■ TASK INSTRUCTIONS: Beginning at the line that contains "5. Click **Edit**", write out every line down to the end of the records, with both ends kept and nothing added.
● ● ● ● ●
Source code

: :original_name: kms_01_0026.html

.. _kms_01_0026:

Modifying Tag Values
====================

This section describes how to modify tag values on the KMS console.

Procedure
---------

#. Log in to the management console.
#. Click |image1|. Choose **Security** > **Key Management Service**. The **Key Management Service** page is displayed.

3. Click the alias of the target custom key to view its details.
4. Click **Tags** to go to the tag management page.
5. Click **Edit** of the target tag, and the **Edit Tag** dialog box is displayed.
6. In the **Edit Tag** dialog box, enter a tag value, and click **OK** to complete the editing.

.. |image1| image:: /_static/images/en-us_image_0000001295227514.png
● ● ● ● ●
■ SOLUTION FOR THIS TASK:
5. Click **Edit** of the target tag, and the **Edit Tag** dialog box is displayed.
6. In the **Edit Tag** dialog box, enter a tag value, and click **OK** to complete the editing.

.. |image1| image:: /_static/images/en-us_image_0000001295227514.png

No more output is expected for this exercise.